Note that the penalty won't be incurred if those "poor" full time employees don't enroll in an exchange plan. In addition, if an otherwise credit-eligible employee was also eligible for a free choice voucher and enrolled in an exchange plan and used the voucher instead of the credit, the penalty would not apply to that employee.
Who was eligible for the free choice voucher? Any employee who is otherwise eligible for the credit (i.e., the employee's household income does not exceed 400% of the poverty level) and whose required contribution for single coverage in the employer's plan would exceed 8%, but would not exceed 9.8% of household income.
Result: a subset of credit-eligible employees would be eligible for free choice vouchers. And, if that group elects not to participate in their employer's plan, they can enroll in an exchange plan but won't cost their employer any penalty.

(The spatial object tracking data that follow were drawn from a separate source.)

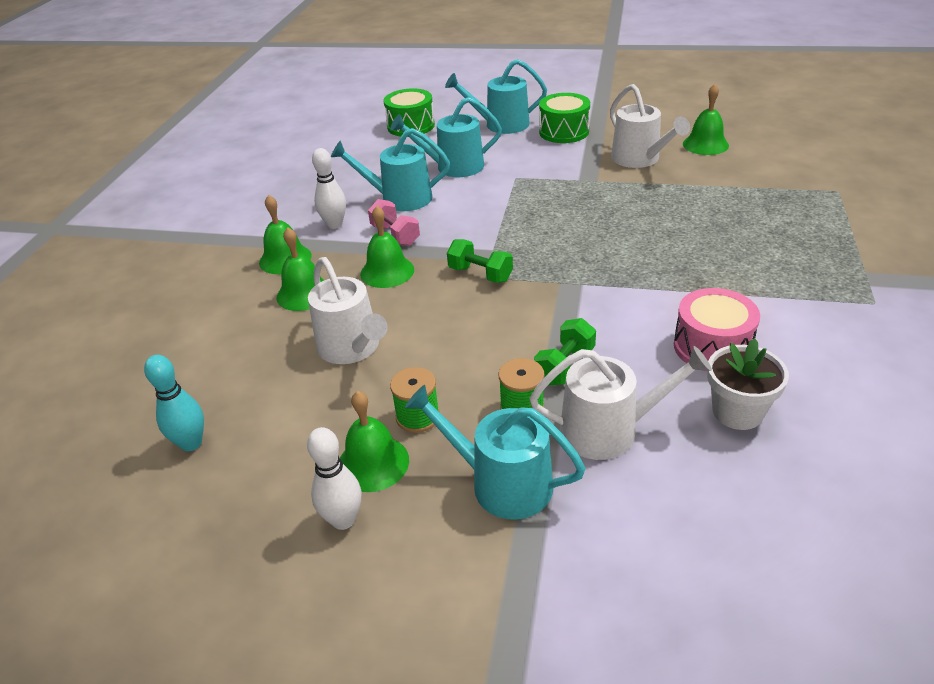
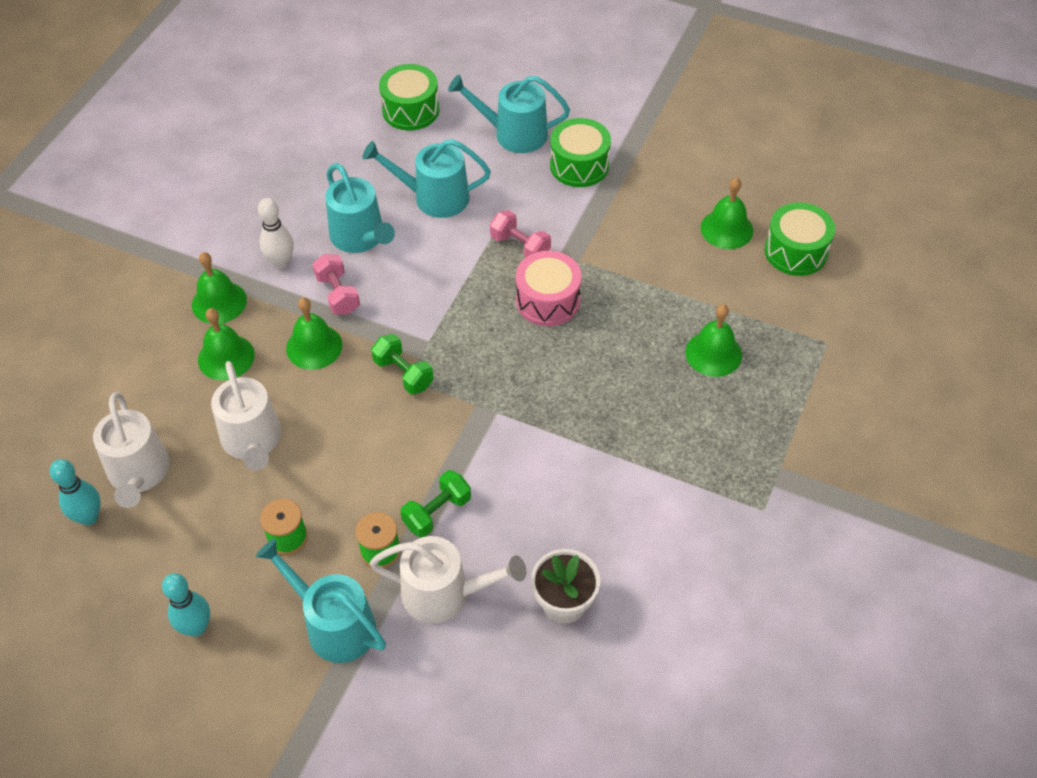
camera: 10 degrees right, 15 degrees up
white bowling pin [307,427,361,530] -> turquoise bowling pin [162,573,210,637]
turquoise watering can [331,128,450,211] -> turquoise watering can turned 135 degrees counterclockwise [325,163,395,253]
green bell [340,391,409,492] -> green bell moved to [685,304,742,377]
white watering can [610,84,690,168] -> white watering can moved to [93,392,169,508]
pink drum [674,288,760,371] -> pink drum moved to [516,251,582,326]
none -> pink dumbbell [490,210,551,258]
none -> green drum [765,202,835,276]

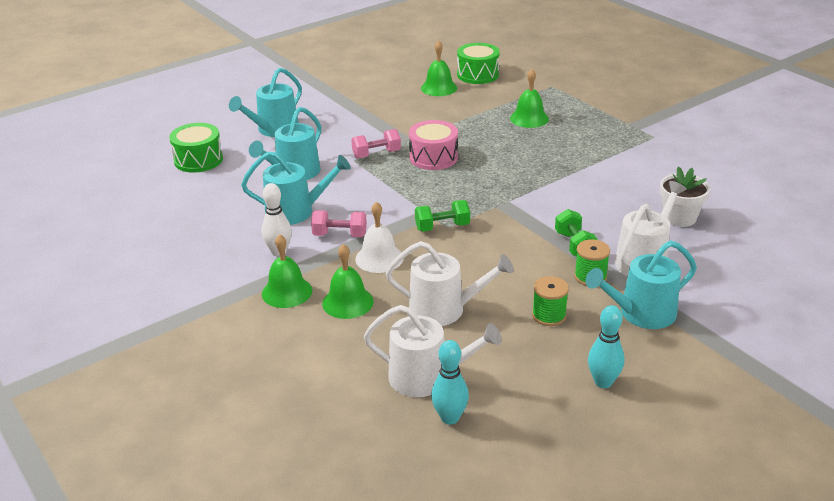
camera: 60 degrees left, 20 degrees down
green bell [286,297,342,370] -> white bell [355,202,403,273]
green drum [550,118,611,187] -> none

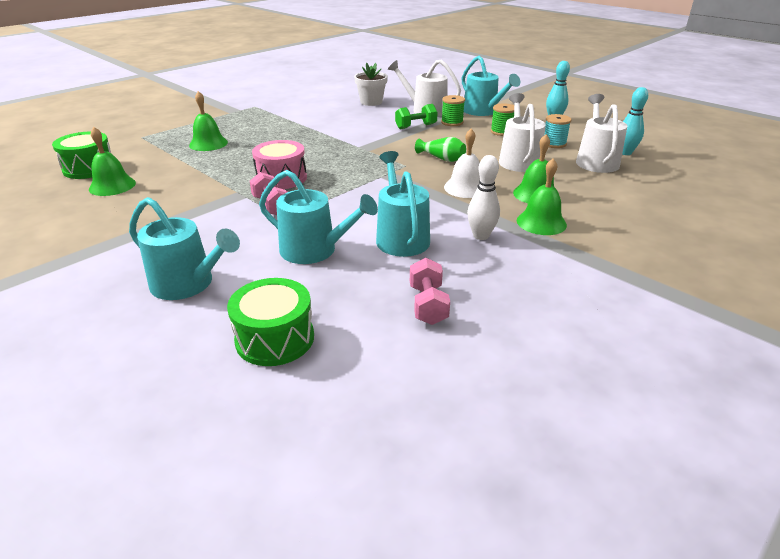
camera: 100 degrees left, 0 degrees up
pink dumbbell [311,210,367,237] -> pink dumbbell moved to [410,258,450,325]
green dumbbell [415,200,470,232] -> none
none -> green vase [415,137,466,162]
none -> turquoise spool [545,114,571,148]

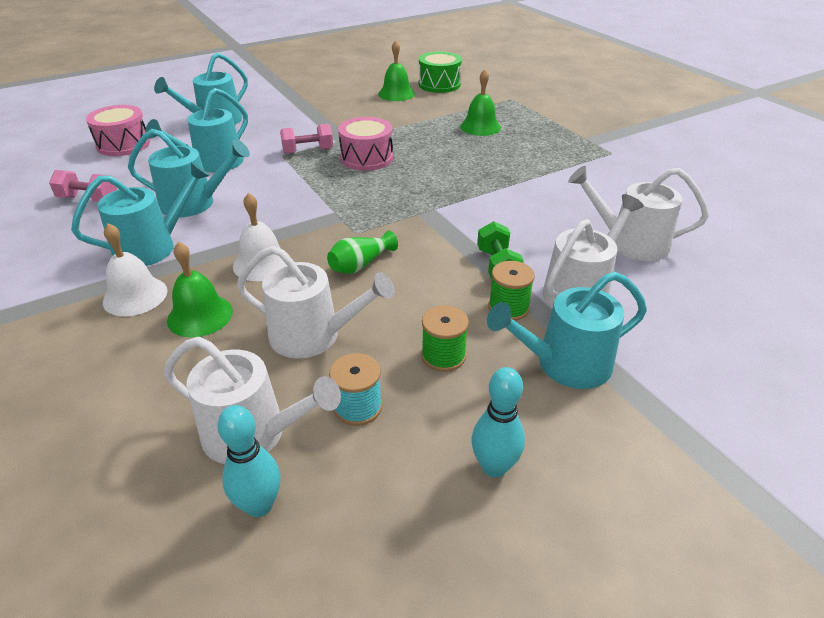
camera: 105 degrees right, 5 degrees up
green drum [227,278,314,366] -> pink drum [86,105,150,156]
white flower pot [354,62,388,106] -> white watering can [568,166,709,261]
white bowling pin [467,155,500,240] -> turquoise watering can [71,162,210,266]
green bell [517,158,567,235] -> white bell [103,223,168,316]

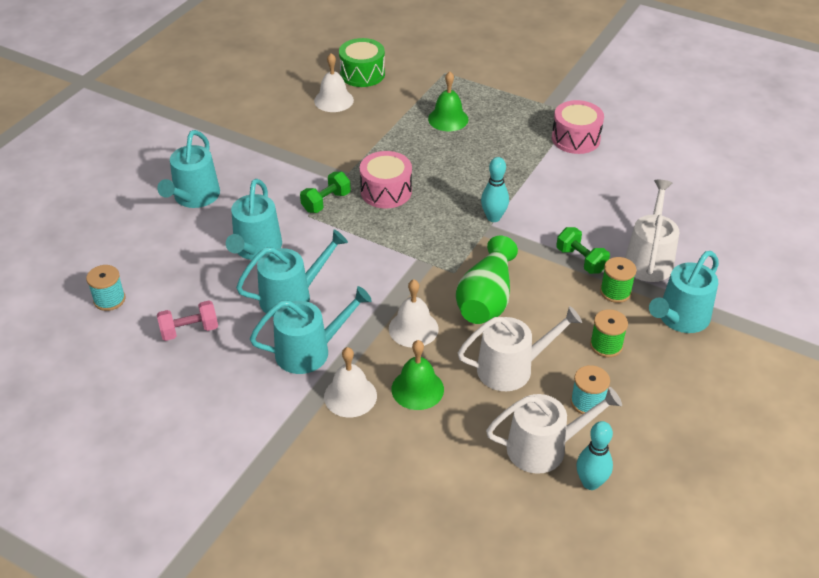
camera: 30 degrees left, 5 degrees up
turquoise watering can [71,162,210,266] -> turquoise watering can turned 45 degrees clockwise [250,286,372,374]
pink drum [86,105,150,156] -> pink drum moved to [552,100,604,154]
pink dumbbell [280,124,333,154] -> green dumbbell [300,172,351,213]
green vase [327,231,398,274] -> green vase [456,236,518,324], size x1.76
green bell [378,40,415,101] -> white bell [314,53,354,112]
turquoise bowling pin [472,367,525,478] -> turquoise bowling pin moved to [481,157,509,222]
white watering can [568,166,709,261] -> none
none -> turquoise spool [86,265,126,311]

Reasons for the Change. According to news reports, the repeal of free choice vouchers was included in the budget "deal" at the behest of the Business Roundtable, a group that represents the largest U.S. employers, and many unions. Both apparently feared the possibility of adverse selection. One can assume these plan sponsors were not overly concerned about the employer "pay or play" penalties in the Affordable Care Act: they must have decided that their plans are almost certainly going to meet the affordability test.
Since these large employers generally sponsor self-insured plans, they are concerned about adverse selection. They fear that the voucher-eligible employees will be their youngest (and generally healthiest) employees whose presence -- and premium contributions -- are needed to subsidize the health care costs of older workers
Note that smaller employers, and employers with relatively low-paid work forces, may have preferred to keep the free choice vouchers. They are likely to be fully insured, and thus vouchers are cost neutral to those employers. Most importantly, smaller employers are more likely to find their plans can't meet the 60% prong of the pay or pay penalty affordability test (they sponsor high deductible health plans) -- and vouchers reduce smaller employers' exposure to the $3,000 penalty.